■ **AIM OF THE EXERCISE**
Render every line under Data items as a Markdown table with two columns, No. and Line, numbering the rows and skipping any blank lines. Leave the pictures out of the table.

Data items:

◆ ◆ ◆ ◆

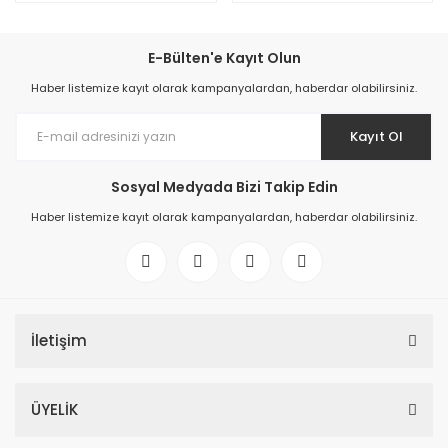
E-Bülten'e Kayıt Olun
Haber listemize kayıt olarak kampanyalardan, haberdar olabilirsiniz.
Kayıt Ol
Sosyal Medyada Bizi Takip Edin
Haber listemize kayıt olarak kampanyalardan, haberdar olabilirsiniz.
İletişim
ÜYELİK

◆ ◆ ◆ ◆

■ **SOLUTION TO THIS EXERCISE**
| No. | Line |
|---|---|
| 1 | E-Bülten'e Kayıt Olun |
| 2 | Haber listemize kayıt olarak kampanyalardan, haberdar olabilirsiniz. |
| 3 | Kayıt Ol |
| 4 | Sosyal Medyada Bizi Takip Edin |
| 5 | Haber listemize kayıt olarak kampanyalardan, haberdar olabilirsiniz. |
| 6 | İletişim |
| 7 | ÜYELİK |